March 13, 2008
Digest: A judge should not teach cross-examination techniques to attorneys newly employed by an institutional provider of indigent defense services which employs attorneys who regularly appear in the judge’s court.
Rules: 22 NYCRR 100.2; 100.2(A); 100.4(B); Opinion 06-77; Joint Opinion 03-84/03-89; 95-121 (Vol. XIII).
A judge asks whether he/she may teach cross-examination techniques to attorneys newly-employed by an institutional provider of indigent defense services. Attorneys employed by the defense services provider regularly appear in the judge’s court.

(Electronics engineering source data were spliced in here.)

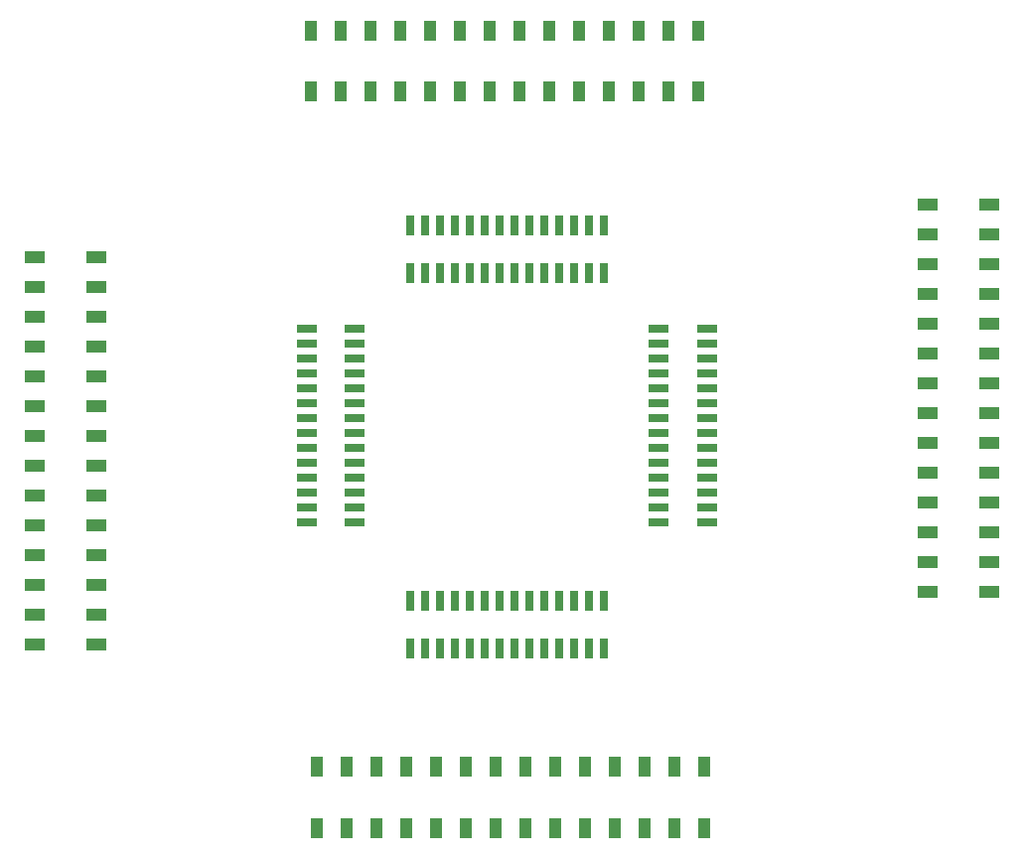
<source format=gtp>
G04*
G04 #@! TF.GenerationSoftware,Altium Limited,Altium Designer,23.11.1 (41)*
G04*
G04 Layer_Color=8421504*
%FSLAX44Y44*%
%MOMM*%
G71*
G04*
G04 #@! TF.SameCoordinates,00D06A11-A73A-467B-94DC-87872A238894*
G04*
G04*
G04 #@! TF.FilePolarity,Positive*
G04*
G01*
G75*
%ADD11R,1.8000X1.0000*%
%ADD12R,0.7400X1.7000*%
%ADD13R,1.0000X1.8000*%
%ADD14R,1.7000X0.7400*%
D11*
X843350Y262890D02*
D03*
Y288290D02*
D03*
X895350Y262890D02*
D03*
Y288290D02*
D03*
X843350Y339090D02*
D03*
X895350D02*
D03*
X843350Y364490D02*
D03*
X895350D02*
D03*
X843350Y440690D02*
D03*
X895350D02*
D03*
X843350Y491490D02*
D03*
X895350D02*
D03*
X843350Y567690D02*
D03*
X895350D02*
D03*
X843350Y593090D02*
D03*
X895350D02*
D03*
Y542290D02*
D03*
X843350D02*
D03*
X895350Y516890D02*
D03*
X843350D02*
D03*
X895350Y466090D02*
D03*
X843350D02*
D03*
X895350Y415290D02*
D03*
X843350D02*
D03*
X895350Y389890D02*
D03*
X843350D02*
D03*
X895350Y313690D02*
D03*
X843350D02*
D03*
X81950Y218440D02*
D03*
Y243840D02*
D03*
X133950Y218440D02*
D03*
Y243840D02*
D03*
X81950Y294640D02*
D03*
X133950D02*
D03*
X81950Y320040D02*
D03*
X133950D02*
D03*
X81950Y396240D02*
D03*
X133950D02*
D03*
X81950Y447040D02*
D03*
X133950D02*
D03*
X81950Y523240D02*
D03*
X133950D02*
D03*
X81950Y548640D02*
D03*
X133950D02*
D03*
Y497840D02*
D03*
X81950D02*
D03*
X133950Y472440D02*
D03*
X81950D02*
D03*
X133950Y421640D02*
D03*
X81950D02*
D03*
X133950Y370840D02*
D03*
X81950D02*
D03*
X133950Y345440D02*
D03*
X81950D02*
D03*
X133950Y269240D02*
D03*
X81950D02*
D03*
D12*
X465240Y214580D02*
D03*
X477940D02*
D03*
X465240Y255580D02*
D03*
X477940D02*
D03*
X490640Y214580D02*
D03*
Y255580D02*
D03*
X566840Y214580D02*
D03*
Y255580D02*
D03*
X554140D02*
D03*
X541440D02*
D03*
X554140Y214580D02*
D03*
X541440D02*
D03*
X528740Y255580D02*
D03*
Y214580D02*
D03*
X516040Y255580D02*
D03*
X503340D02*
D03*
X516040Y214580D02*
D03*
X503340D02*
D03*
X452540Y255580D02*
D03*
X439840D02*
D03*
X427140D02*
D03*
X414440D02*
D03*
X401740D02*
D03*
X452540Y214580D02*
D03*
X439840D02*
D03*
X427140D02*
D03*
X414440D02*
D03*
X401740D02*
D03*
X465240Y534580D02*
D03*
X477940D02*
D03*
X465240Y575580D02*
D03*
X477940D02*
D03*
X490640Y534580D02*
D03*
Y575580D02*
D03*
X566840Y534580D02*
D03*
Y575580D02*
D03*
X554140D02*
D03*
X541440D02*
D03*
X554140Y534580D02*
D03*
X541440D02*
D03*
X528740Y575580D02*
D03*
Y534580D02*
D03*
X516040Y575580D02*
D03*
X503340D02*
D03*
X516040Y534580D02*
D03*
X503340D02*
D03*
X452540Y575580D02*
D03*
X439840D02*
D03*
X427140D02*
D03*
X414440D02*
D03*
X401740D02*
D03*
X452540Y534580D02*
D03*
X439840D02*
D03*
X427140D02*
D03*
X414440D02*
D03*
X401740D02*
D03*
D13*
X652780Y61630D02*
D03*
X627380D02*
D03*
X652780Y113630D02*
D03*
X627380D02*
D03*
X576580Y61630D02*
D03*
Y113630D02*
D03*
X551180Y61630D02*
D03*
Y113630D02*
D03*
X474980Y61630D02*
D03*
Y113630D02*
D03*
X424180Y61630D02*
D03*
Y113630D02*
D03*
X347980Y61630D02*
D03*
Y113630D02*
D03*
X322580Y61630D02*
D03*
Y113630D02*
D03*
X373380D02*
D03*
Y61630D02*
D03*
X398780Y113630D02*
D03*
Y61630D02*
D03*
X449580Y113630D02*
D03*
Y61630D02*
D03*
X500380Y113630D02*
D03*
Y61630D02*
D03*
X525780Y113630D02*
D03*
Y61630D02*
D03*
X601980Y113630D02*
D03*
Y61630D02*
D03*
X647700Y689610D02*
D03*
X622300D02*
D03*
X647700Y741610D02*
D03*
X622300D02*
D03*
X571500Y689610D02*
D03*
Y741610D02*
D03*
X546100Y689610D02*
D03*
Y741610D02*
D03*
X469900Y689610D02*
D03*
Y741610D02*
D03*
X419100Y689610D02*
D03*
Y741610D02*
D03*
X342900Y689610D02*
D03*
Y741610D02*
D03*
X317500Y689610D02*
D03*
Y741610D02*
D03*
X368300D02*
D03*
Y689610D02*
D03*
X393700Y741610D02*
D03*
Y689610D02*
D03*
X444500Y741610D02*
D03*
Y689610D02*
D03*
X495300Y741610D02*
D03*
Y689610D02*
D03*
X520700Y741610D02*
D03*
Y689610D02*
D03*
X596900Y741610D02*
D03*
Y689610D02*
D03*
D14*
X313790Y424130D02*
D03*
Y411430D02*
D03*
X354790Y424130D02*
D03*
Y411430D02*
D03*
X313790Y398730D02*
D03*
X354790D02*
D03*
X313790Y322530D02*
D03*
X354790D02*
D03*
Y335230D02*
D03*
Y347930D02*
D03*
X313790Y335230D02*
D03*
Y347930D02*
D03*
X354790Y360630D02*
D03*
X313790D02*
D03*
X354790Y373330D02*
D03*
Y386030D02*
D03*
X313790Y373330D02*
D03*
Y386030D02*
D03*
X354790Y436830D02*
D03*
Y449530D02*
D03*
Y462230D02*
D03*
Y474930D02*
D03*
Y487630D02*
D03*
X313790Y436830D02*
D03*
Y449530D02*
D03*
Y462230D02*
D03*
Y474930D02*
D03*
Y487630D02*
D03*
X613790Y424130D02*
D03*
Y411430D02*
D03*
X654790Y424130D02*
D03*
Y411430D02*
D03*
X613790Y398730D02*
D03*
X654790D02*
D03*
X613790Y322530D02*
D03*
X654790D02*
D03*
Y335230D02*
D03*
Y347930D02*
D03*
X613790Y335230D02*
D03*
Y347930D02*
D03*
X654790Y360630D02*
D03*
X613790D02*
D03*
X654790Y373330D02*
D03*
Y386030D02*
D03*
X613790Y373330D02*
D03*
Y386030D02*
D03*
X654790Y436830D02*
D03*
Y449530D02*
D03*
Y462230D02*
D03*
Y474930D02*
D03*
Y487630D02*
D03*
X613790Y436830D02*
D03*
Y449530D02*
D03*
Y462230D02*
D03*
Y474930D02*
D03*
Y487630D02*
D03*
M02*

</source>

A judge may speak, write, teach and lecture (see 22 NYCRR 100.4[B]), but must avoid impropriety and the appearance of impropriety in all his/her activities (see 22 NYCRR 100.2). In Joint Opinion 03-84/03-89, the Committee advised that judges may speak, lecture, and participate in educational programs, conferences, symposia, etc. on the law, the legal system and the administration of justice. The fact that the audience comprises lawyers who advocate on behalf of particular groups, e.g. tenants, or consumers, does not alone render such participation improper (see id.). A judge must not, however, be perceived as giving partisan advice on questions of strategy or teaching tactics as to how the lawyers are best likely to succeed (see Opinion 06-77; 95-121 Vol. [Vol. XIII]). To do so would create an appearance of impropriety and cast doubt on the judge’s ability to be impartial(see 22 NYCRR 100.2; Joint Opinion 03-84/03-89).
The judge in the present inquiry, therefore, should not teach cross-examination techniques to attorneys who will appear regularly in the judge’s court, as to do so would, at best, create an appearance of impropriety (see 22 NYCRR 100.2) and, at worst, cast doubt on the judge’s ability to be impartial (see 100.2[A]).